*SUPPLIED MATERIAL:*
=-=-=

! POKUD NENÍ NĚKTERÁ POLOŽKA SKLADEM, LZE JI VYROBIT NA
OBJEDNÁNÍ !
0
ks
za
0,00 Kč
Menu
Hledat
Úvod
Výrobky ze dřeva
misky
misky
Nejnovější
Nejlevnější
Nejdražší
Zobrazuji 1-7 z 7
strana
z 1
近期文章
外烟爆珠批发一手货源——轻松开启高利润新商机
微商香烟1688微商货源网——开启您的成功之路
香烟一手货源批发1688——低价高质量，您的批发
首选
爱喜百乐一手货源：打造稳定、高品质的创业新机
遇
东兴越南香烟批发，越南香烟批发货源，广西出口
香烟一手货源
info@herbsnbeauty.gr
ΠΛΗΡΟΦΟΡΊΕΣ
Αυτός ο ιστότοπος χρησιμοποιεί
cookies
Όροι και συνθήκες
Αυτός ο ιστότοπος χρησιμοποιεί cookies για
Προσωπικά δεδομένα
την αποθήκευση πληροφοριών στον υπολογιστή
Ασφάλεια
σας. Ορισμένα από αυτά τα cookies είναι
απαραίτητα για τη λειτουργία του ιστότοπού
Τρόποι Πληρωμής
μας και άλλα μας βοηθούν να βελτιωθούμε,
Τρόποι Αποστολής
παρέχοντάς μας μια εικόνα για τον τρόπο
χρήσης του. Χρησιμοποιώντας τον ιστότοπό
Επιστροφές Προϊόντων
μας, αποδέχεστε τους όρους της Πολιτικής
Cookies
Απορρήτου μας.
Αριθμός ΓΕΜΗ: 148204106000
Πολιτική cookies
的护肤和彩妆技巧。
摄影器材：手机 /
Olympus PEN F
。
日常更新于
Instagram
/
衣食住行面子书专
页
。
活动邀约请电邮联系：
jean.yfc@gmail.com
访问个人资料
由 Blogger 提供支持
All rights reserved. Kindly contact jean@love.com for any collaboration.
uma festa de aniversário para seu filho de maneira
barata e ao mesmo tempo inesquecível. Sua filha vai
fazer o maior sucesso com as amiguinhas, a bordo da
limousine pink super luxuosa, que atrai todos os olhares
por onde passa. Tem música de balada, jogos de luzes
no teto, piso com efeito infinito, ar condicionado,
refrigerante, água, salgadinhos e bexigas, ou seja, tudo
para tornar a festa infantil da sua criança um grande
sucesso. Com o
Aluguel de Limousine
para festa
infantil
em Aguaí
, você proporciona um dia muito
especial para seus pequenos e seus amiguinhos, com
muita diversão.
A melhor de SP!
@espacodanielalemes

=-=-=

An exact restatement of the lines from the one with "χρήσης του. Χρησιμοποιώντας τον ιστότοπό" through the last line of the data is the only acceptable answer.

χρήσης του. Χρησιμοποιώντας τον ιστότοπό
Επιστροφές Προϊόντων
μας, αποδέχεστε τους όρους της Πολιτικής
Cookies
Απορρήτου μας.
Αριθμός ΓΕΜΗ: 148204106000
Πολιτική cookies
的护肤和彩妆技巧。
摄影器材：手机 /
Olympus PEN F
。
日常更新于
Instagram
/
衣食住行面子书专
页
。
活动邀约请电邮联系：
jean.yfc@gmail.com
访问个人资料
由 Blogger 提供支持
All rights reserved. Kindly contact jean@love.com for any collaboration.
uma festa de aniversário para seu filho de maneira
barata e ao mesmo tempo inesquecível. Sua filha vai
fazer o maior sucesso com as amiguinhas, a bordo da
limousine pink super luxuosa, que atrai todos os olhares
por onde passa. Tem música de balada, jogos de luzes
no teto, piso com efeito infinito, ar condicionado,
refrigerante, água, salgadinhos e bexigas, ou seja, tudo
para tornar a festa infantil da sua criança um grande
sucesso. Com o
Aluguel de Limousine
para festa
infantil
em Aguaí
, você proporciona um dia muito
especial para seus pequenos e seus amiguinhos, com
muita diversão.
A melhor de SP!
@espacodanielalemes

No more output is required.